Extrait choisi:

============================================================

Objet d'étude : Le roman et le récit du Moyen Âge au XXIe siècle

Le candidat traite au choix, compte tenu de l’œuvre et du parcours étudiés durant l’année, l’un des trois sujets suivants :

Sujet A

Œuvre : Abbé Prévost, Manon Lescaut.

Parcours : personnages en marge, plaisirs du romanesque.

Le plaisir de lire Manon Lescaut ne tient-il qu’au récit d’une passion amoureuse ?

Vous répondrez à cette question dans un développement organisé en vous appuyant sur Manon Lescaut, sur les textes que vous avez étudiés dans le cadre du parcours associé, et sur votre culture personnelle

Sujet B

Œuvre : Balzac, La Peau de chagrin.

Parcours : les romans de l'énergie : création et destruction.

Peut-on lire La Peau de chagrin comme le tableau d’un monde exténué ?

Vous répondrez à cette question dans un développement organisé en vous appuyant sur La Peau de chagrin, sur les textes que vous avez étudiés dans le cadre du parcours associé, et sur votre culture personnelle.

Sujet C

Œuvre : Colette, Sido suivi de Les Vrilles de la vigne.

Parcours : la célébration du monde.

Peut-on considérer Sido et Les Vrilles de la vigne comme des œuvres de l’émerveillement ?

Vous répondrez à cette question dans un développement organisé en vous appuyant sur Sido et Les Vrilles de la Vigne, sur les textes que vous avez étudiés dans le cadre du parcours associé, et sur votre culture personnelle

 

 

Correction de la dissertation 

Sujet C Parcours : la célébration du monde. Peut-on considérer Sido et Les Vrilles de la vigne comme des œuvres de l’émerveillement ?

Sujet C

Œuvre : Colette, Sido suivi de Les Vrilles de la vigne.

Parcours : la célébration du monde.

Peut-on considérer Sido et Les Vrilles de la vigne comme des œuvres de l’émerveillement ?

============================================================

Travail à faire:
[1] D'après le texte sur les sujets de dissertation, quel parcours accompagne La Peau de chagrin de Balzac ?
[2] Poursuivez, s'il vous plaît, le texte sur les sujets de dissertation à la suite de sa dernière phrase.

Matériel fourni:

============================================================

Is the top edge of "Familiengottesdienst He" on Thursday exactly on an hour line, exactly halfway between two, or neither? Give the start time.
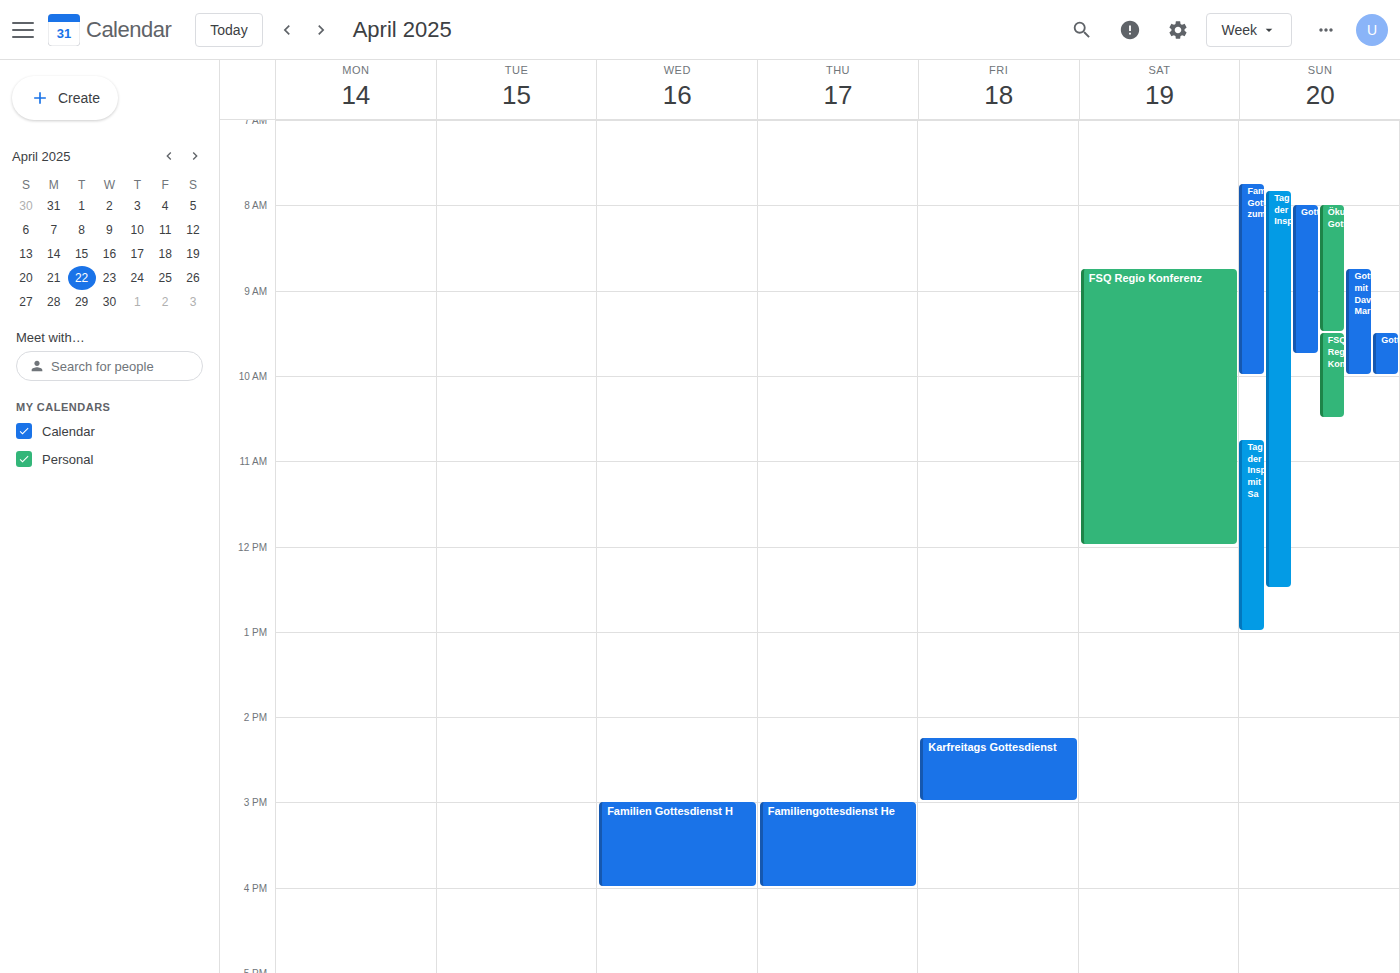
3:00 PM -- exactly on the 3 PM line.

============================================================

Résultats par tâche:
[1] Le parcours « les romans de l'énergie : création et destruction ».

[2]
Vous répondrez à cette question dans un développement organisé en vous appuyant sur Sido et Les Vrilles de la Vigne, sur les textes que vous avez étudiés dans le cadre du parcours associé, et sur votre culture personnelle

 

 

Thèmes à étudier : 

Le thème de l'émerveillement, célébration, nature

Une oeuvre de l’émerveillement est une oeuvre qui suscite l’émerveillement chez le lecteur. L’émerveillement est un étonnement qui peut être suscité par la beauté, la grandeur, l’originalité - Nom masculin singulier : Fait de s'émerveiller, d'être émerveillé; admiration, étonnement.

Il s'agit de réfléchir sur la nature des deux oeuvres de Colette et d'en analyser l'enjeu principal : le rapport intime au monde 

Problématique possible : 

Dans quelle mesure les oeuvres de Sido et Les Vrilles de la vigne peuvent-être considérées comme des œuvres de l’émerveillement ?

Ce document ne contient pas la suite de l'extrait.